Khasi epistemology

By Barnes Mawrie

“The Khasi people as a tribal community, do not have a scientifically and philosophically formulated epistemology.”

What distinguishes humans from animals is their brain structure. Humans have highly developed brains which are capable of thinking, reasoning and learning. We are endowed with the power to conceptualize and formulate ideas and systems of knowledge.
Every group of people in this world has its own method and approach towards learning. The science of learning as a branch of philosophy is known as epistemology. Epistemology is defined as “the theory of knowledge.” It is concerned with the mind’s relation to reality. What is it for this relation to be one of knowledge? Do we know things? And if we do, how and when do we know things? Western philosophical schools which have their origin in ancient Greek Philosophy, have a well formulated epistemology. It is characterized by a scientific approach to our understanding of the reality around us.

--

● INSTRUCTIONS:
1 - Answer from the passage on Khasi epistemology:
(a) What distinguishes humans from animals?
(b) How is epistemology defined?
(c) In what do Western philosophical schools have their origin?
2 - Translate this sentence from the passage on Khasi epistemology into French: "Every group of people in this world has its own method and approach towards learning."
Rely solely on the passage on Khasi epistemology, drawing on no outside knowledge.

● ENTRIES PROVIDED:

--

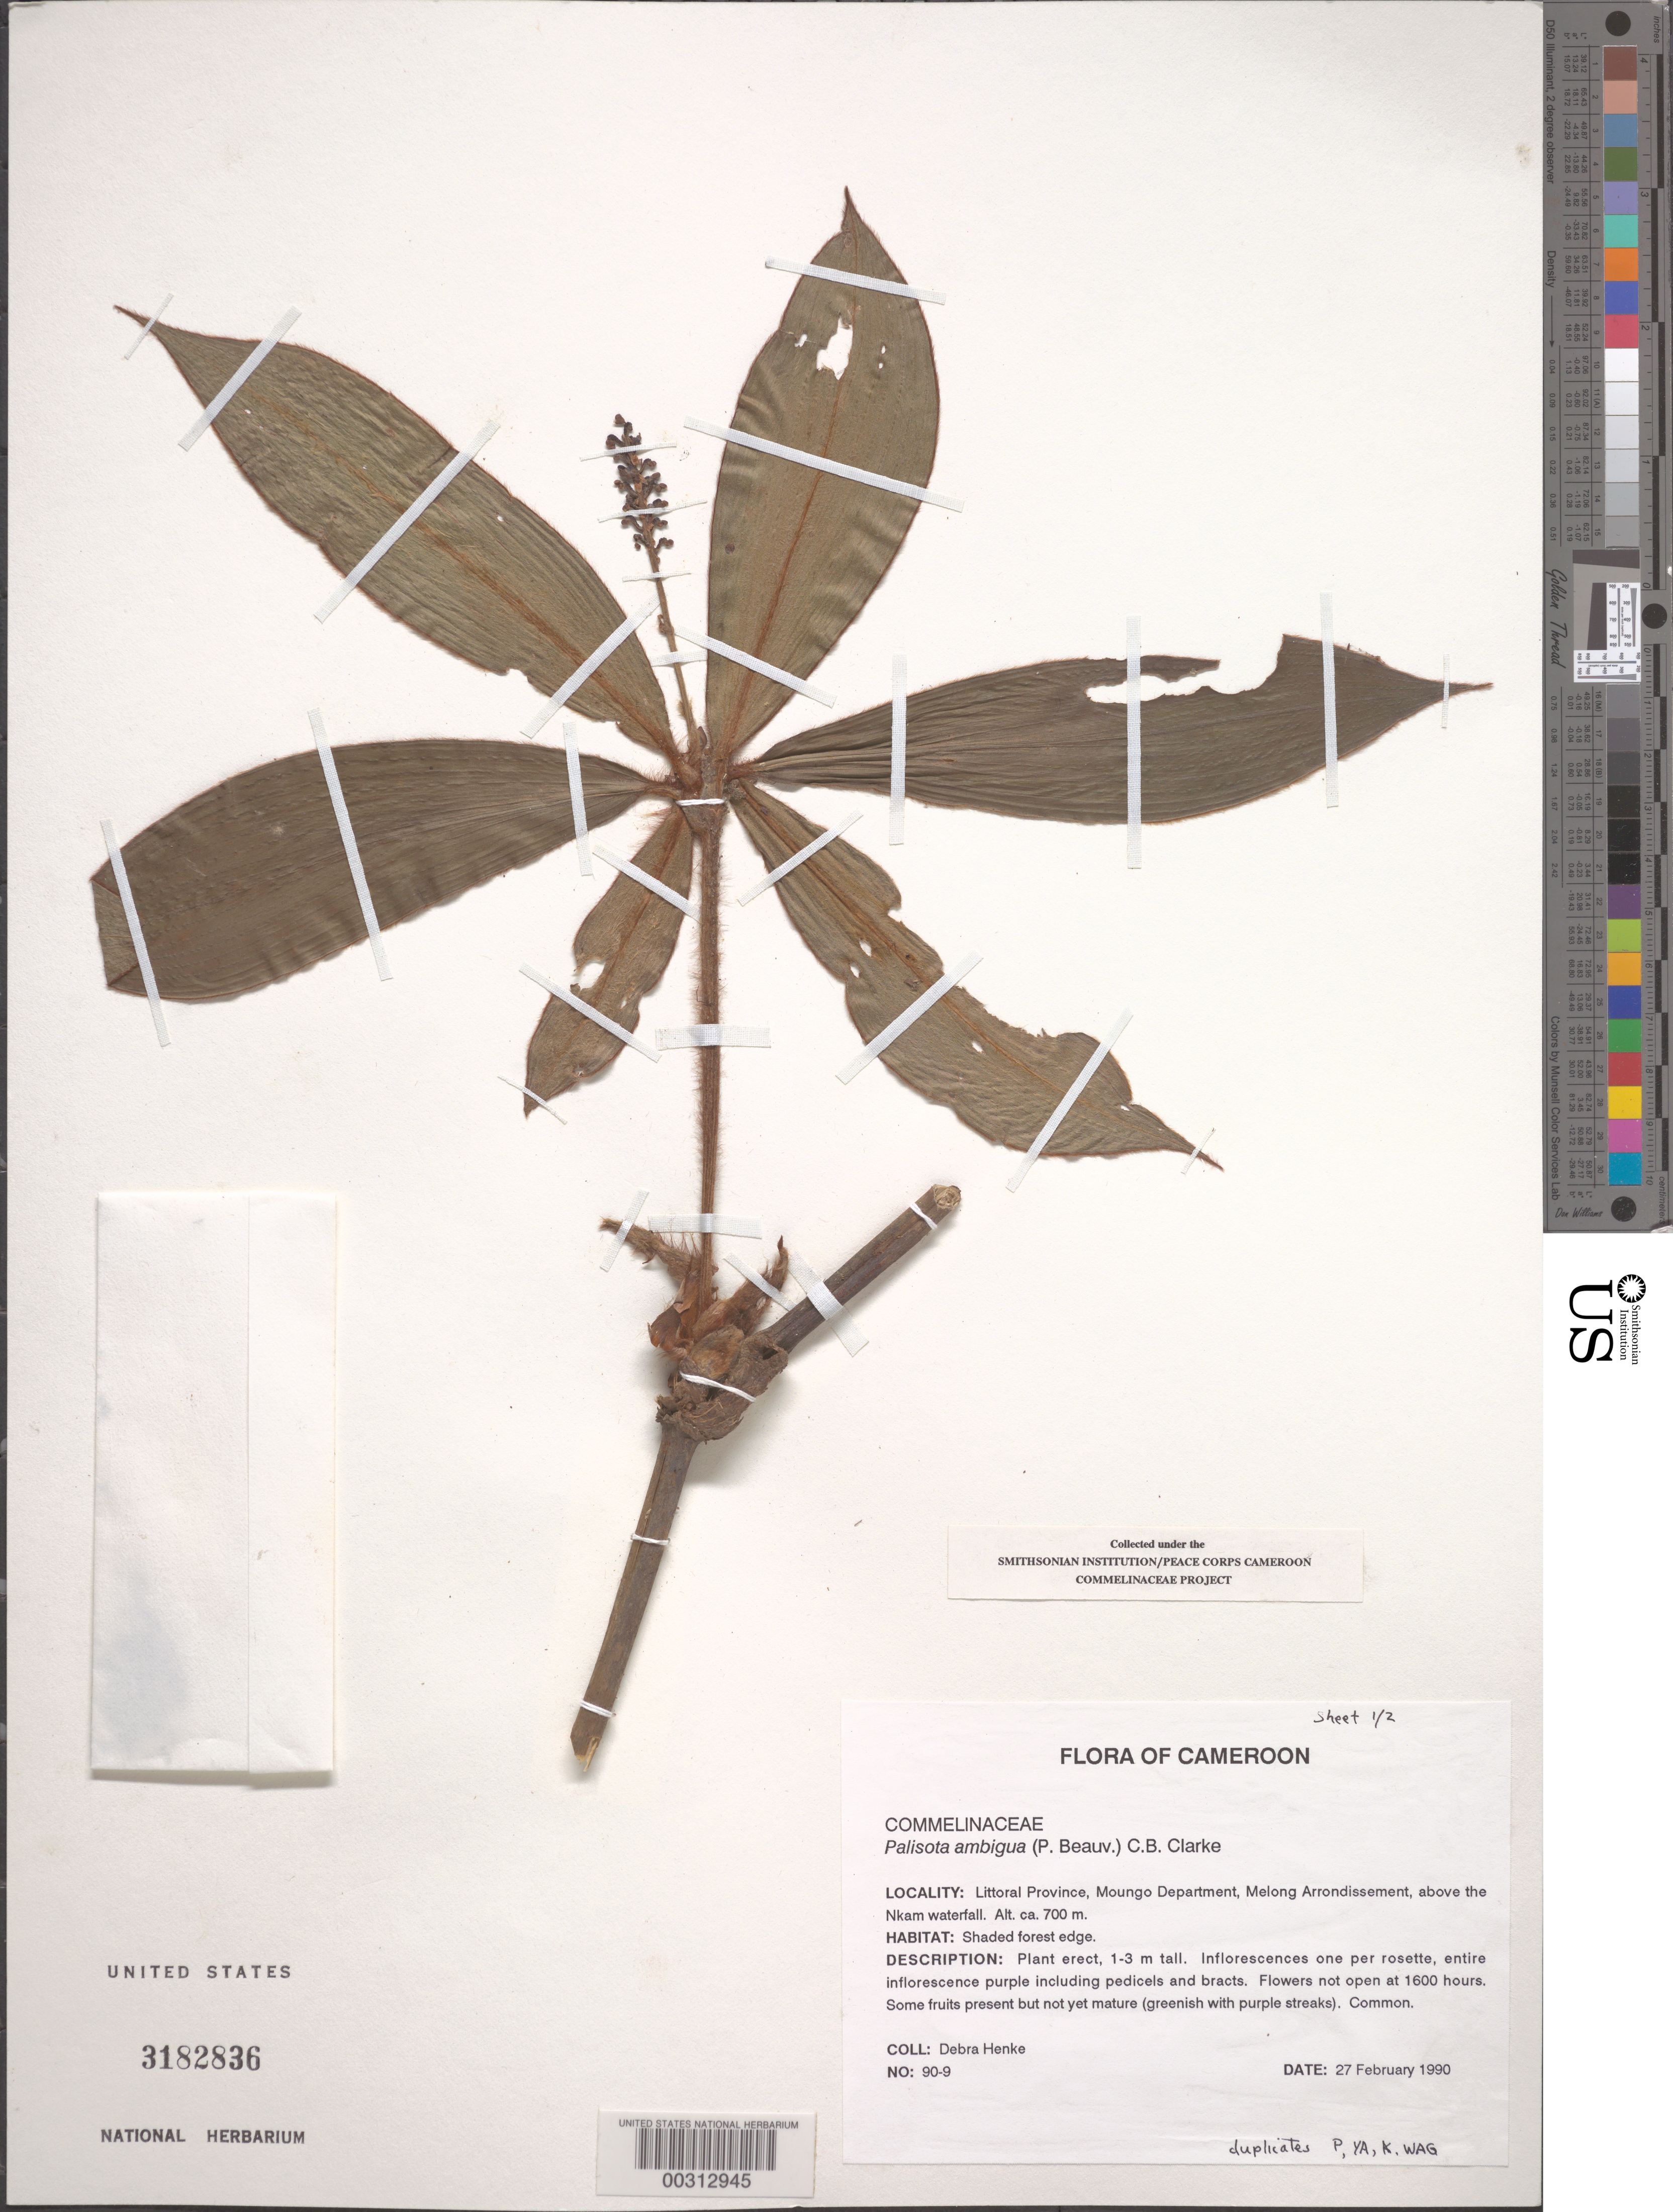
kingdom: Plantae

--

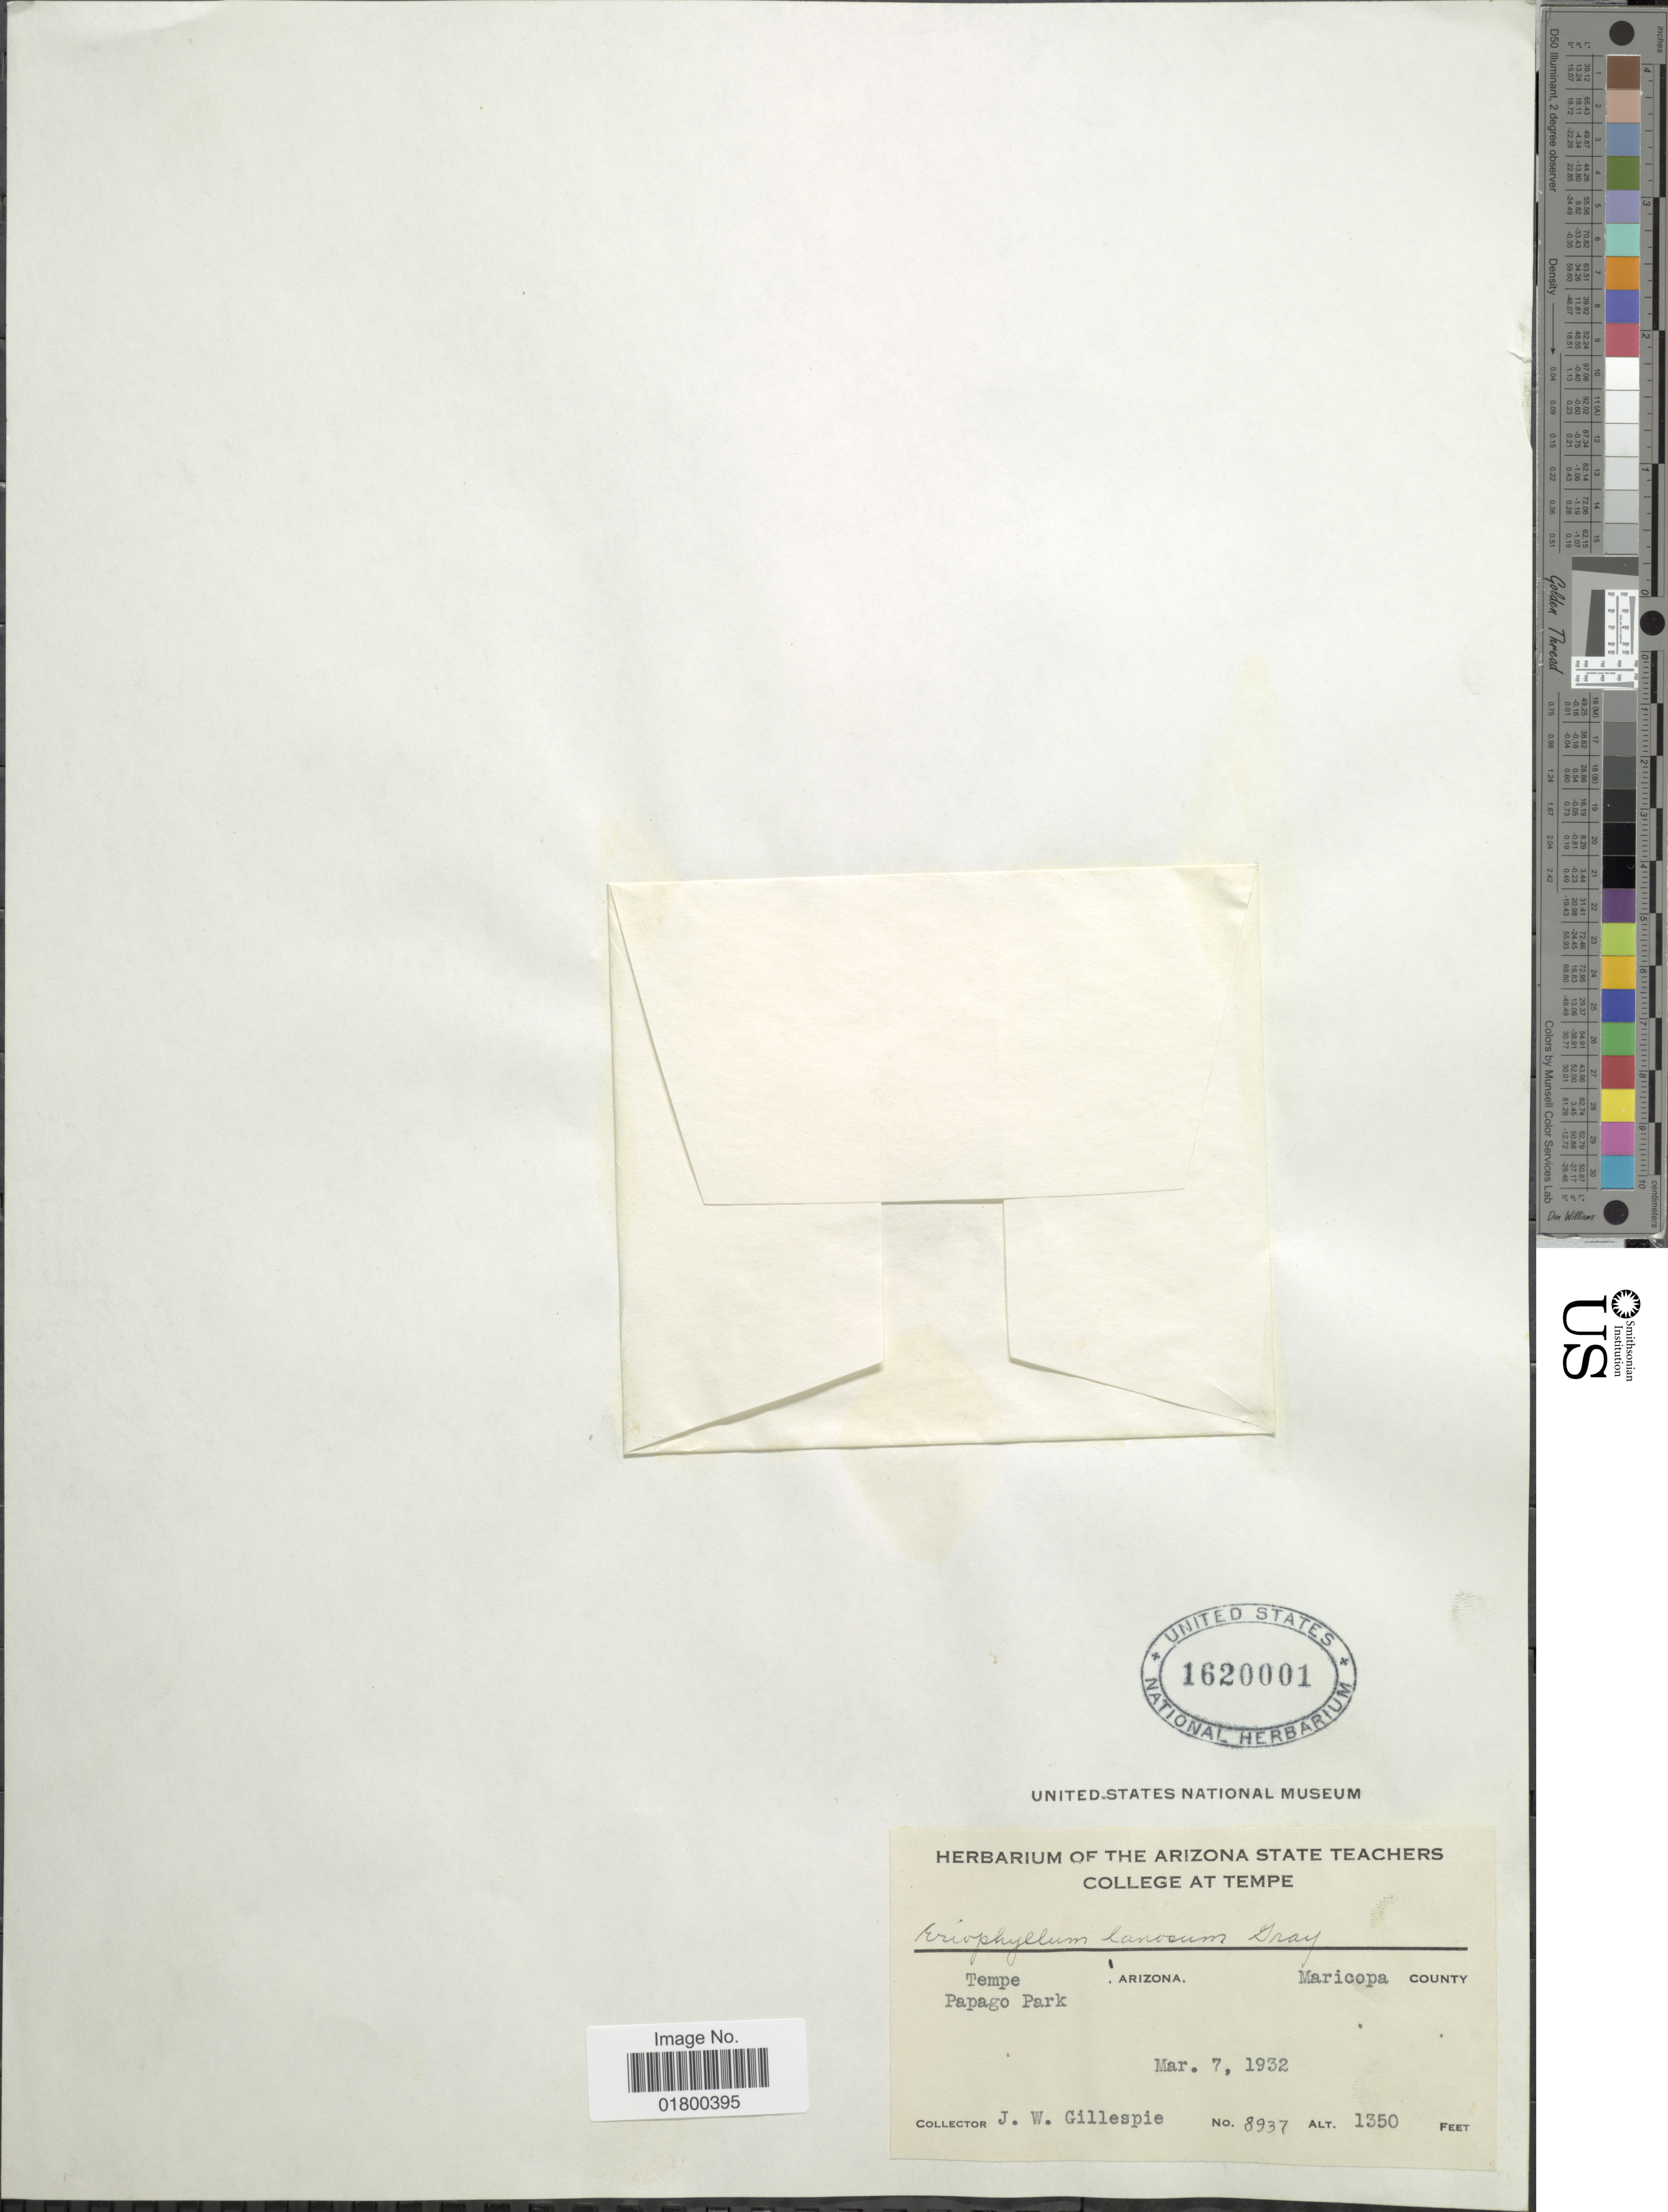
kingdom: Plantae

--

● COMPLETE ANSWERS:
1 -
(a) Their brain structure.
(b) As "the theory of knowledge."
(c) Ancient Greek Philosophy.

2 - Chaque groupe de personnes dans ce monde a sa propre méthode et sa propre approche de l'apprentissage.